December 09, 2004, 9:35 am
If accidentally sending a virus and having to contact someone you haven't spoken to in months is the web equivalent of calling an ex after finding out you have an STD, then getting a completely random email from someone you haven't spoken to in years is the equivalent of spotting him at the grocery store buying produce with his new girlfriend.
Or getting punched in the stomach during your lunch break in front of all your colleagues.

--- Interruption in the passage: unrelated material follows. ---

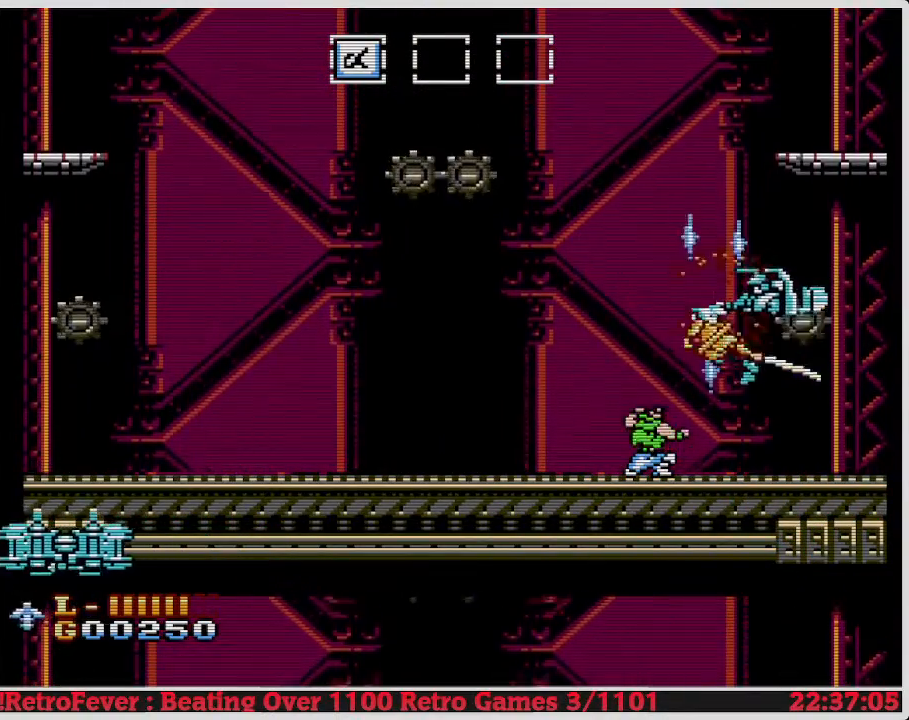
{"buttons": [], "events": [[100, "B", "up"], [167, "B", "down"], [300, "B", "up"], [367, "B", "down"], [450, "DPAD_DOWN", "up"], [467, "B", "up"]]}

The ex in question was good-looking, sweet, and fantastic in bed. The problem was that he dumped me two days after Valentine's Day with not a lot of explanation besides that he "needed to sort some things out." I found out later that he had started dating his ex-girlfriend again about two weeks after we broke up. So much for quiet time and personal reflection and space!
This guy always REALLY bothered me because I was supposed to break up with him. It was the natural order of things. I was smart, gorgeous, and way too cool to be tied down; he was somewhat settled and was the kind of serial monogamist that only exists in the form of a cubicle-mate or high school people you may call once in a while and who are always dating someone new. To be honest, this guy broke my heart because things never had a chance to go really sour. We never fought (we were only together two months), the days were packed with fun, the action was crazy, and we were genuinely happy...honestly, he was and I was and WHAT THE HELL was up with the breaking up? Blind-sided me completely.
Anyway, so his email comes at an awkward time. He wants to see me. Clearly he has broken up with another girlfriend and wants someone to bang while he's between girls, right? Right? I mean, shit, I've done that once or twice.
Whatever it is, it may be the thing that makes me seriously consider throwing the gauntlet down with Lefty: either we're dating or I'm banging someone else. Take it or leave it.